Aim of the exercise – Please give nothing except the number of lines in the records below that include the word "Adhesive".

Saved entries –

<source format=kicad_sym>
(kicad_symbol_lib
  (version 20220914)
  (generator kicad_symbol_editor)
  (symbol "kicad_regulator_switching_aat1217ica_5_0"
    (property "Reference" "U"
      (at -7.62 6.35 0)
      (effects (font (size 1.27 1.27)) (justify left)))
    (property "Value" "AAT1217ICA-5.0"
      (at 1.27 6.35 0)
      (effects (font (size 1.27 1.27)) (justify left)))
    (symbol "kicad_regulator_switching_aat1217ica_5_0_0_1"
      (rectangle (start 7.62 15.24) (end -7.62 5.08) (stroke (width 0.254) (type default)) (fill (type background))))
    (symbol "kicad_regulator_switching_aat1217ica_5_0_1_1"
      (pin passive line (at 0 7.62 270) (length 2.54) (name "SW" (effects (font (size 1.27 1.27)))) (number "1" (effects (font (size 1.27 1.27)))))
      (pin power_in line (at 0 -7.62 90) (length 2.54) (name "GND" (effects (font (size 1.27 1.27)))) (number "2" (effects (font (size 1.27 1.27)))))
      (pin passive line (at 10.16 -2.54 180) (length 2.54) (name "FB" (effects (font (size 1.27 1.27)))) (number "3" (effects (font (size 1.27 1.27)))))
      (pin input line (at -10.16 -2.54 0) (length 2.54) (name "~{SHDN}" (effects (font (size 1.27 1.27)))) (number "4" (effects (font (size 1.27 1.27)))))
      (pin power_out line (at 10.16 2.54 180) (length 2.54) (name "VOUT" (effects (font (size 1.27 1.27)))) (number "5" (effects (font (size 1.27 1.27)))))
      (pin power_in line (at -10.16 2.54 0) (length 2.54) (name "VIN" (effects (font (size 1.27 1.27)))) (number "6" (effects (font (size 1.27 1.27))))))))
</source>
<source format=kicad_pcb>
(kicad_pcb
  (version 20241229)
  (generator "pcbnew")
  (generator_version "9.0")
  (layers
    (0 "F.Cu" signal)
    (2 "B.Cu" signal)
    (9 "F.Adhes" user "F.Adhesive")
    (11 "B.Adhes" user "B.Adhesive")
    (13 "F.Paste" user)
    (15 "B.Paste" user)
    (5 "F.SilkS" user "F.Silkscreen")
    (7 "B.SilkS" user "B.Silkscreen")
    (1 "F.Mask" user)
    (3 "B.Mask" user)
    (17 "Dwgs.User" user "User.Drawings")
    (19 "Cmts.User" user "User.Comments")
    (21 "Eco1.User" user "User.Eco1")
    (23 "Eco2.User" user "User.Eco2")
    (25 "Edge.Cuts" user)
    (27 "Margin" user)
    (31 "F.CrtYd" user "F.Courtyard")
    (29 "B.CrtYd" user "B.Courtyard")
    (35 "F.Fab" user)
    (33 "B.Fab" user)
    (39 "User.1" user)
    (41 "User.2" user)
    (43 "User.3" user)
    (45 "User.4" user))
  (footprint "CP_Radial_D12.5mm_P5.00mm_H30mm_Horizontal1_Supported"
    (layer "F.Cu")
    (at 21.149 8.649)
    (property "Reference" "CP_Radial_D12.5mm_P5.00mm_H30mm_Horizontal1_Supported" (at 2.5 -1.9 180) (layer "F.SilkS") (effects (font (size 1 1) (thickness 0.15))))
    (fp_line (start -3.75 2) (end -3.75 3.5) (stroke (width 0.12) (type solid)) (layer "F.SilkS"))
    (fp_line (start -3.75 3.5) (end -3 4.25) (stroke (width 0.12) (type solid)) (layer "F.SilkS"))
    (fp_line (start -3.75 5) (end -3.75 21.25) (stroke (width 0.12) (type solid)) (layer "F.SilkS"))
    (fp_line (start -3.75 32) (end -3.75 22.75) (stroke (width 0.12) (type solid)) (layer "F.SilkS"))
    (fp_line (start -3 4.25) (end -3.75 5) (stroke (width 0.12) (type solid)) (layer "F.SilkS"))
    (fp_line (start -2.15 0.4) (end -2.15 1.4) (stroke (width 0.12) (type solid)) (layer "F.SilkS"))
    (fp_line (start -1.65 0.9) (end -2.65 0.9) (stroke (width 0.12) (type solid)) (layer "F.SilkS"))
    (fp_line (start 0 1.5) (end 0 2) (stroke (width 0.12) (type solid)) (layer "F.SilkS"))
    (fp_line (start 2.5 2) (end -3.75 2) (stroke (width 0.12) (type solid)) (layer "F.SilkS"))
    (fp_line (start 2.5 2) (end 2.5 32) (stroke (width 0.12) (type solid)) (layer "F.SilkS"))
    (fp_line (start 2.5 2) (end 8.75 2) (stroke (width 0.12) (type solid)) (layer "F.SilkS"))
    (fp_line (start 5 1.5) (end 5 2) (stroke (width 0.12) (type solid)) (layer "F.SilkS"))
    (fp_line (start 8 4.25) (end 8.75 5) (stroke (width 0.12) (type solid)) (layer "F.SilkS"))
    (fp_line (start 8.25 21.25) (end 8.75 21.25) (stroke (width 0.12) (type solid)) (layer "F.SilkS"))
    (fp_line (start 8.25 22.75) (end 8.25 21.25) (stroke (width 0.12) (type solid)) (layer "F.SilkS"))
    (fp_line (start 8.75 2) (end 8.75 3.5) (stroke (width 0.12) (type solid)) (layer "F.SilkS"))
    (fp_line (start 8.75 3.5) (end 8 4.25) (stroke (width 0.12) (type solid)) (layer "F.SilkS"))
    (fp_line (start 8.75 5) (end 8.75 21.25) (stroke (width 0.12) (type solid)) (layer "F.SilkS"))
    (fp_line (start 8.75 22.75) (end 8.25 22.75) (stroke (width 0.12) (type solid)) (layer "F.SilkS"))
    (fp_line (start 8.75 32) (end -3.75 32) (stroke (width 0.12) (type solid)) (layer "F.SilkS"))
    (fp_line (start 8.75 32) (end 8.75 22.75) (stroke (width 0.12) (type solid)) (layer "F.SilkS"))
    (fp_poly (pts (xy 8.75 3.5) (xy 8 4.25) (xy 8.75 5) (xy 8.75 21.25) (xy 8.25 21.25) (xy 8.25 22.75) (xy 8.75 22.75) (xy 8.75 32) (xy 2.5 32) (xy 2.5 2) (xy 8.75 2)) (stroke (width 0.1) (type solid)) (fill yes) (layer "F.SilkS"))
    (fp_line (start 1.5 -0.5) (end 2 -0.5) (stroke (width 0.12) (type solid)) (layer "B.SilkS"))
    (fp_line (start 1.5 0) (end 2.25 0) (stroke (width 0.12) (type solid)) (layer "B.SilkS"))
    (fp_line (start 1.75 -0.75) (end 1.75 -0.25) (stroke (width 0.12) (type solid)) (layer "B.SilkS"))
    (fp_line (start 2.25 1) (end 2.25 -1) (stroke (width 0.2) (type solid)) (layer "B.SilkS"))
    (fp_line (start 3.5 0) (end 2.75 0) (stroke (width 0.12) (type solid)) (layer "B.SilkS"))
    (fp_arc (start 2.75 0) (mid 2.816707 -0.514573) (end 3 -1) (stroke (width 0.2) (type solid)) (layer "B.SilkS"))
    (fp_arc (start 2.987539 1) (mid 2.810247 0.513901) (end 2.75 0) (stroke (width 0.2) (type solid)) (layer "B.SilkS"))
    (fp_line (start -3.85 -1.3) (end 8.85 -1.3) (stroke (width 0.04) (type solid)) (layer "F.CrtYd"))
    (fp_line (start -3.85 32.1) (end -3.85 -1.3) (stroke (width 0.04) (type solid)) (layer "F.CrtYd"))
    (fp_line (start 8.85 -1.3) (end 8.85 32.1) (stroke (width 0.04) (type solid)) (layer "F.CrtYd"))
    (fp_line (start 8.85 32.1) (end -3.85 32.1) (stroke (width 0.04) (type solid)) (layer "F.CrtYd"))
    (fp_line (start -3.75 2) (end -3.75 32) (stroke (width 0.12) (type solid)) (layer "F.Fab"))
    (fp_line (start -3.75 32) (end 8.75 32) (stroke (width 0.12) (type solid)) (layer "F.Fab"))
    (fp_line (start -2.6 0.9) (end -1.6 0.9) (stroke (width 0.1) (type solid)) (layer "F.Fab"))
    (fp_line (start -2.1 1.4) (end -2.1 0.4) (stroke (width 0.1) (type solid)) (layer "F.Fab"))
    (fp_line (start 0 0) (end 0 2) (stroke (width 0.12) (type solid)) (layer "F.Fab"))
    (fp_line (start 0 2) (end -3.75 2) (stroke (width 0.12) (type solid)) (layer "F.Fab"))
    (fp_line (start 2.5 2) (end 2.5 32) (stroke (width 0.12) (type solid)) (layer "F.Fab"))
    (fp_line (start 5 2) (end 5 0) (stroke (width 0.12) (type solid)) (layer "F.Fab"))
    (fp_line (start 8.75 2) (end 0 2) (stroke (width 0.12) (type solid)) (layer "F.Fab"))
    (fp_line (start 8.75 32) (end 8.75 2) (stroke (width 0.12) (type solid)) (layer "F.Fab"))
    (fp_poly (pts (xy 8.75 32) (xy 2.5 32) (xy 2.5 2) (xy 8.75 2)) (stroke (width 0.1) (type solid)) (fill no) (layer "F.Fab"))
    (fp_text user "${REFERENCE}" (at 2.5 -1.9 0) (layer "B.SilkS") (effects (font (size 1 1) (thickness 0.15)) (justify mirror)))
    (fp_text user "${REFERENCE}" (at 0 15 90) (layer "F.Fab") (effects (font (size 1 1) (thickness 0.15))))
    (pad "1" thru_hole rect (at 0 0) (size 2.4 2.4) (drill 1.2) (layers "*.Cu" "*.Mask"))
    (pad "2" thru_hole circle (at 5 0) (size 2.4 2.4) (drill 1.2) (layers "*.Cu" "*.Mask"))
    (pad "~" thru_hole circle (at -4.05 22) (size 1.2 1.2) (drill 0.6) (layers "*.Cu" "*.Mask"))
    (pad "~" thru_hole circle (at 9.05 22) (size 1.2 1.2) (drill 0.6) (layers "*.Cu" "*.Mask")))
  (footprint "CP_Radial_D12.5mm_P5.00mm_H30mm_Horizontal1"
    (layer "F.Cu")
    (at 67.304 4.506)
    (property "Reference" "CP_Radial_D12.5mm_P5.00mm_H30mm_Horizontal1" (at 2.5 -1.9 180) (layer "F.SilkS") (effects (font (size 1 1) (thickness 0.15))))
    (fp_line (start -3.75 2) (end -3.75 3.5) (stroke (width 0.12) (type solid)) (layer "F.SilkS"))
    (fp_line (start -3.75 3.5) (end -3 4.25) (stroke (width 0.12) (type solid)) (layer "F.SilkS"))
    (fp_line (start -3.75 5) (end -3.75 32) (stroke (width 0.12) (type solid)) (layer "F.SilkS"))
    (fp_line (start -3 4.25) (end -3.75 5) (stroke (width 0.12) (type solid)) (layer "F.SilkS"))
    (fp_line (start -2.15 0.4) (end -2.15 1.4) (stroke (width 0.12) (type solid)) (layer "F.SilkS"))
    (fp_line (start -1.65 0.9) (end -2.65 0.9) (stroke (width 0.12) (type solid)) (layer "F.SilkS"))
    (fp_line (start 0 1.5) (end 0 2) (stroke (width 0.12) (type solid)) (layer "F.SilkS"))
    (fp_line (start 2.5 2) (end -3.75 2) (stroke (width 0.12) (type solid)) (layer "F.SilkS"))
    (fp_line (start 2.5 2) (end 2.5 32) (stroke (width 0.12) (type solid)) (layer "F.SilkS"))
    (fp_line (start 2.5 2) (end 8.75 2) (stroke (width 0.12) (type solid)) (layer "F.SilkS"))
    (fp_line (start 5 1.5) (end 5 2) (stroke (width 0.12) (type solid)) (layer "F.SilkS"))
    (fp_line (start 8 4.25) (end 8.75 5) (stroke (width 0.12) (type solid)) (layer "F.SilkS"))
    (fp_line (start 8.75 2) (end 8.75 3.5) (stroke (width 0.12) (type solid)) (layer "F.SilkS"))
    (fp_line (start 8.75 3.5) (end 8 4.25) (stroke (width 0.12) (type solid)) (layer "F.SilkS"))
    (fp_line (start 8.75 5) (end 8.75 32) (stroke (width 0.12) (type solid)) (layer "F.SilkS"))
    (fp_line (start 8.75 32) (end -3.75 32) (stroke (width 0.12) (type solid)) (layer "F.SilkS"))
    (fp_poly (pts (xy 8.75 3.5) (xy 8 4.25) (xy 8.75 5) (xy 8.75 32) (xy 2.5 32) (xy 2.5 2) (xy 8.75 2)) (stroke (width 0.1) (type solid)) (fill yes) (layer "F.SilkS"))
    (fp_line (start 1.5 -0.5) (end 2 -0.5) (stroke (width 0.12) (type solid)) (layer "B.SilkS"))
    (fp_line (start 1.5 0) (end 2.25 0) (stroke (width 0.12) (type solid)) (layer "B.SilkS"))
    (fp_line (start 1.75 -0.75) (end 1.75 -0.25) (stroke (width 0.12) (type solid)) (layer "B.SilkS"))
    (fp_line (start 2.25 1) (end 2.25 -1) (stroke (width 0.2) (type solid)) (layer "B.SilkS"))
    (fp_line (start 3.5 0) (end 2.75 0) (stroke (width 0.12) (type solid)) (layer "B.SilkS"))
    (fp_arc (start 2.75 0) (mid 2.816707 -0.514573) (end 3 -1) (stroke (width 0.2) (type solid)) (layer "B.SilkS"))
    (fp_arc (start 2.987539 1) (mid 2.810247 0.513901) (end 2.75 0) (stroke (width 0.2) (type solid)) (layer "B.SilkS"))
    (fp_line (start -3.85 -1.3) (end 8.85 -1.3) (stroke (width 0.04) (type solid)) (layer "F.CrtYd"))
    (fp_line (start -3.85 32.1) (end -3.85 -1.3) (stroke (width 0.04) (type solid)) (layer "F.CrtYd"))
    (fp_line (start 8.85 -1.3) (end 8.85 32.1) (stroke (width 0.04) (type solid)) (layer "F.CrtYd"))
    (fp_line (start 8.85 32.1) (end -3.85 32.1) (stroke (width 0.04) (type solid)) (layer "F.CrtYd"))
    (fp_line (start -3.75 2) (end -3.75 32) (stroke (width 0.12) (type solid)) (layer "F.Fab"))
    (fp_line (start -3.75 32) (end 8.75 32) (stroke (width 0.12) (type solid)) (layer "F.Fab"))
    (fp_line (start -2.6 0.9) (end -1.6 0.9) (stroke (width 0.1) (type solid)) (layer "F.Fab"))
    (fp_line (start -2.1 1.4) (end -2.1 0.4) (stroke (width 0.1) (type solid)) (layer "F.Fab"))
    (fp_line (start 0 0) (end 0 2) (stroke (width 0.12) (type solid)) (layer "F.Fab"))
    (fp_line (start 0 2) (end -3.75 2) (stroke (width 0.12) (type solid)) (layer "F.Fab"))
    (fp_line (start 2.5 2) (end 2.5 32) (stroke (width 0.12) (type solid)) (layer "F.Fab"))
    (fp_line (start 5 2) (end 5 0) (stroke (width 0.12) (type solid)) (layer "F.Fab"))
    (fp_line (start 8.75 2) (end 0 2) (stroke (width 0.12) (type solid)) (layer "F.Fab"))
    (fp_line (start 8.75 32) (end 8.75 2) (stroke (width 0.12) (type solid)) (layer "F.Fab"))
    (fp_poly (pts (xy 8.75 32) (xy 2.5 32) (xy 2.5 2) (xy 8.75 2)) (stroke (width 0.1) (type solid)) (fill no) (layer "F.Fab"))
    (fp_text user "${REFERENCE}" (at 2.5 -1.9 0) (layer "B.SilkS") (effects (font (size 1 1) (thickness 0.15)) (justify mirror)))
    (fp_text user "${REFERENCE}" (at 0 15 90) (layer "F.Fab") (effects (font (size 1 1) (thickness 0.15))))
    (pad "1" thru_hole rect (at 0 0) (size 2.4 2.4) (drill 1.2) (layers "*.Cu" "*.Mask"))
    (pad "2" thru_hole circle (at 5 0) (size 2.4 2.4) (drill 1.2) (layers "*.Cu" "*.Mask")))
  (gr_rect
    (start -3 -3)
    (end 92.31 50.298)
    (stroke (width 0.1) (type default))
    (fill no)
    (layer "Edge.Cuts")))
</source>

Exercise output – 2